WHAT IS EXPECTED:
Reproduce every line of the records below without changing anything.

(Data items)

● ● ● ●

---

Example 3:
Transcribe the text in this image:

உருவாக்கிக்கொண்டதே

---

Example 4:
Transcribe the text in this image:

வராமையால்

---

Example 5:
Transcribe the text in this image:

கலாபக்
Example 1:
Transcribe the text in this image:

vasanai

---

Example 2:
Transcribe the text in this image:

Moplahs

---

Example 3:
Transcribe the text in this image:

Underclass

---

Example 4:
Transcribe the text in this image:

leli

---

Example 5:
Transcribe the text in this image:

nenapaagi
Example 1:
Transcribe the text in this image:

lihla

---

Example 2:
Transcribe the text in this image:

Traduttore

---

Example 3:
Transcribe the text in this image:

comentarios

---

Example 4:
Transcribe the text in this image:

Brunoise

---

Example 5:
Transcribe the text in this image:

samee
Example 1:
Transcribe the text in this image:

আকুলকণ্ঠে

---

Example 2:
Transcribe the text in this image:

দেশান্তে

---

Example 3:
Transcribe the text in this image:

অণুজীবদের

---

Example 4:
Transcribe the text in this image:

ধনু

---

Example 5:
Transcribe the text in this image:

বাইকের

● ● ● ●

COMPLETE OUTPUT:
---

Example 3:
Transcribe the text in this image:

உருவாக்கிக்கொண்டதே

---

Example 4:
Transcribe the text in this image:

வராமையால்

---

Example 5:
Transcribe the text in this image:

கலாபக்
Example 1:
Transcribe the text in this image:

vasanai

---

Example 2:
Transcribe the text in this image:

Moplahs

---

Example 3:
Transcribe the text in this image:

Underclass

---

Example 4:
Transcribe the text in this image:

leli

---

Example 5:
Transcribe the text in this image:

nenapaagi
Example 1:
Transcribe the text in this image:

lihla

---

Example 2:
Transcribe the text in this image:

Traduttore

---

Example 3:
Transcribe the text in this image:

comentarios

---

Example 4:
Transcribe the text in this image:

Brunoise

---

Example 5:
Transcribe the text in this image:

samee
Example 1:
Transcribe the text in this image:

আকুলকণ্ঠে

---

Example 2:
Transcribe the text in this image:

দেশান্তে

---

Example 3:
Transcribe the text in this image:

অণুজীবদের

---

Example 4:
Transcribe the text in this image:

ধনু

---

Example 5:
Transcribe the text in this image:

বাইকের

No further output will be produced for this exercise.